Idea & Principles

Celitement causes up to 50% less carbon dioxide than portland cement

Production of one ton of Portland Cement clinker leads to approx. 870 kg of carbon dioxide. 80% of this emission is due to decarbonation of calcium carbonate (CaCO3). Production of one ton of Celitement causes up to 50% less carbon dioxide.

The adjacent sketch assumes that Portland Cement clinker consists only of the main mineral tricalcium silicate Alit (Ca3SiO5). Burning the raw materials generates three parts of carbon dioxide from calcium carbonate. The intermediate product calcium oxide (CaO) reacts with silicium dioxide (SiO2) to tricalcium silicate Alit. Alit reacts with water to form calcium hydroxide portlandite (Ca(OH)2) and a calcium-silicate-hydrate CSH. Mechanical strength of the product originates from CSH.

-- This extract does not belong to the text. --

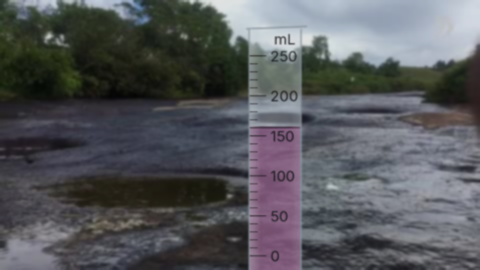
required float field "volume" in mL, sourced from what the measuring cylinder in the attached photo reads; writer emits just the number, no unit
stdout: 160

Ordinary Portland Cement made by the conventional process does not allow for a fundamental reduction of carbon dioxide emissions. Both the high process temperature of 1.450°C and a minimum amount of calcium are vitally important - failing this leads to unreactive products.

Celitements contain a small amount of calcium, i.e. need less lime. The adjacent sketch presents a Celitement mass balance with a molar ratio of calcium to silicon of one, made from lime. Production of burnt lime (CaO) generates one part of carbon dioxide. Calcium oxide, silicon dioxide and water were transformed to Celitement. Mixing with additional water starts the hydration reaction and the only product calcium-silicate-hydrate CSH is formed.